Kfar Kedem, an Israeli theme park specializing in historical reenactments of Talmudic-era Galilee, will make one concession to the present day by attaching Internet routers to several donkeys that rove around the grounds, providing Internet access to parkgoers. The Times of Israel reports that five of the village's 30 donkeys will initially be outfitted with the routers, with the plan to deploy more ass-loaded Wi-Fi in the future if the first run is successful.

Though Kfar Kedem -- which the park's website says is "[i]n the lush hill country of the Galilee, in view of Nazareth and a stone's throw from Sepphoris" -- is an historically-faithful village that aims to take visiters back to the Biblical days ("Ride the rolling hills as Abraham rode them. Take in the scents that Jacob smelled tending Laban's flocks. Hear the words of the prophets as you thresh grain, press oil from fresh olives and wine from fresh grapes. You'll even dress like them!"), the park's owners have apparently deemed it necessary to put Wi-Fi alongside Mordecai.

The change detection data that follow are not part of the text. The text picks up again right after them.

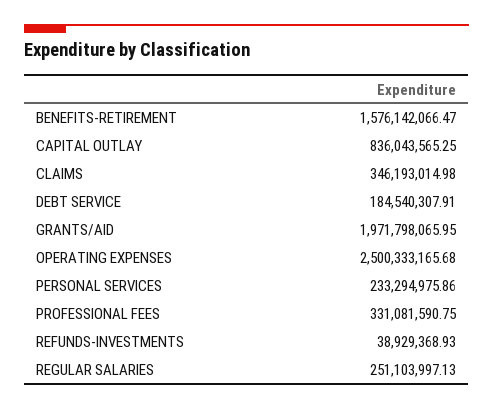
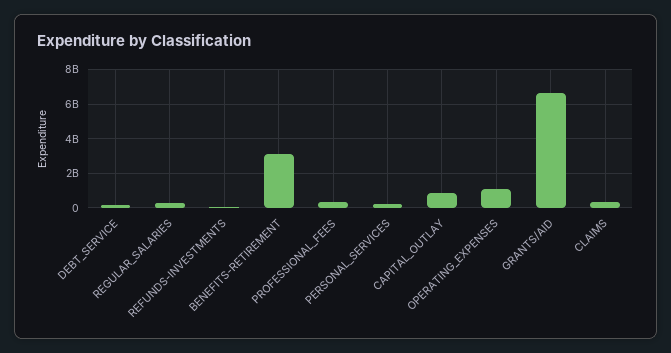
BENEFITS-RETIREMENT: 1576142066.47 -> 3000000000
GRANTS/AID: 1971798065.95 -> 6500000000
OPERATING EXPENSES: 2500333165.68 -> 1000000000

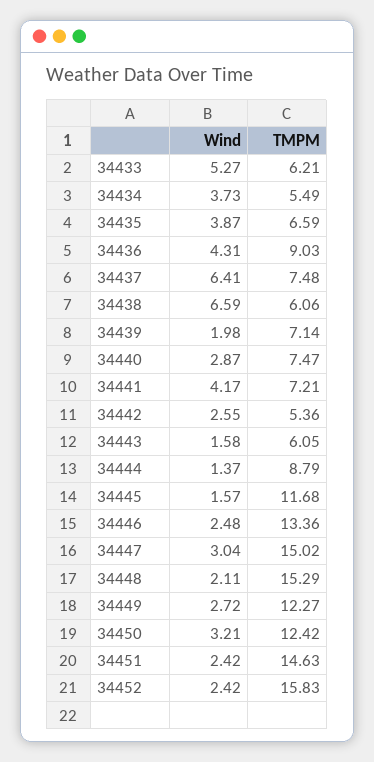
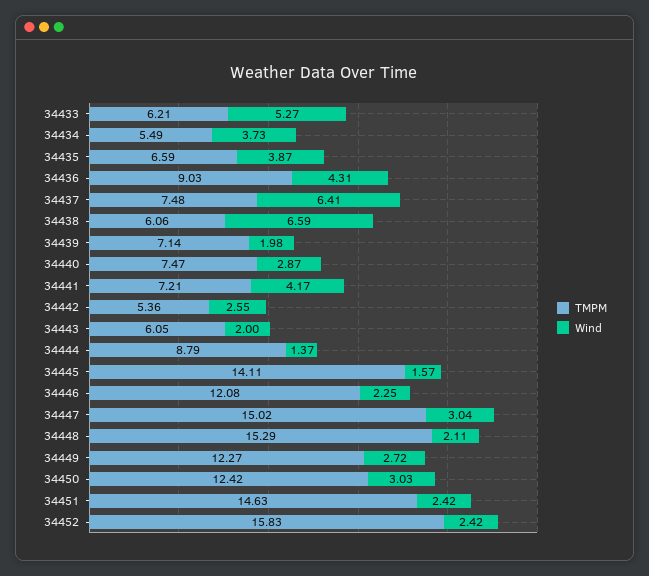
Wind, 34443: 1.58 -> 2
TMPM, 34445: 11.68 -> 14.11
Wind, 34446: 2.48 -> 2.25
TMPM, 34446: 13.36 -> 12.08
Wind, 34450: 3.21 -> 3.03

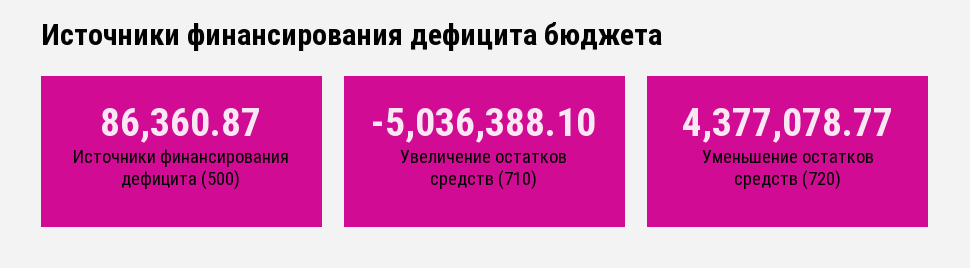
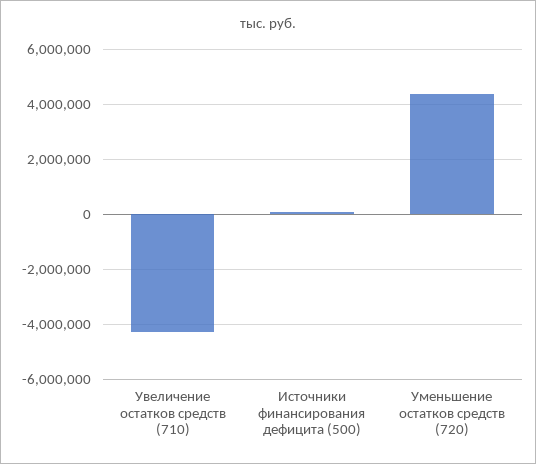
Увеличение остатков средств (710): -5036388.1 -> -4250000

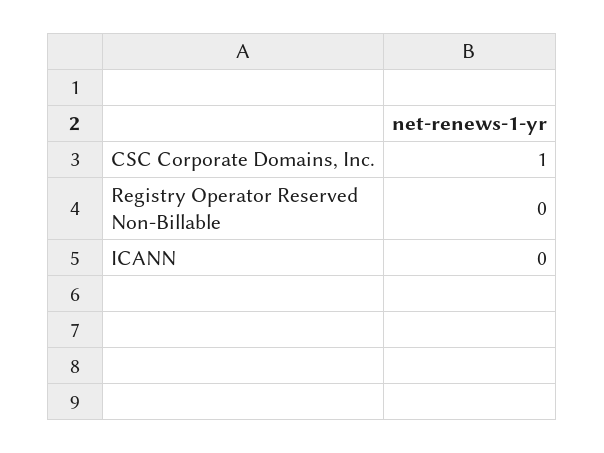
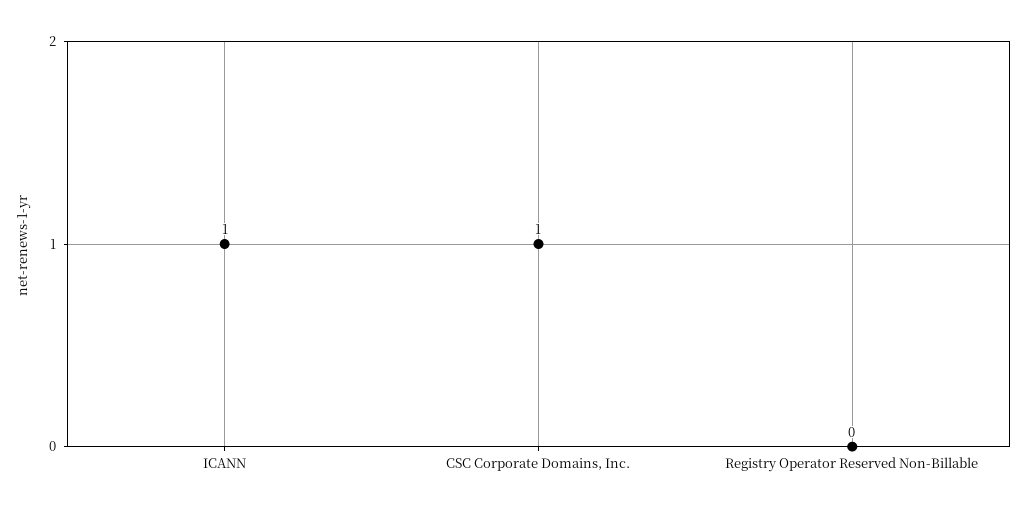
ICANN: 0 -> 1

Entrepreneurs have been getting incredibly innovative with the placement of Wi-Fi routers this year: You may remember the "Homeless Hotspot" controversy at the South by Southwest Festival in March, in which Austin's homeless were used as paid Internet hotspots in an ill-conceived promotion by an attention-hungry startup. Less controversially, New York City recently announced that unused phone booths around the metropolis would be converted into Wi-Fi hotspots, while a public park in Mexico City recently gave away free minutes of Wi-Fi based on the amount of discarded dog poop dumped into the park's trashcans on any given day.

Wi-Fi access comes in all different sorts of shapes and sizes, then, and if one of those shapes and sizes is a living, breathing, turn-of-the-millennium Israeli donkey, then so be it. No word on whether the donkey-based Wi-Fi network will be open or secure, though if we had to guess, we'd say that the network will probably require an assword. (Heyo!)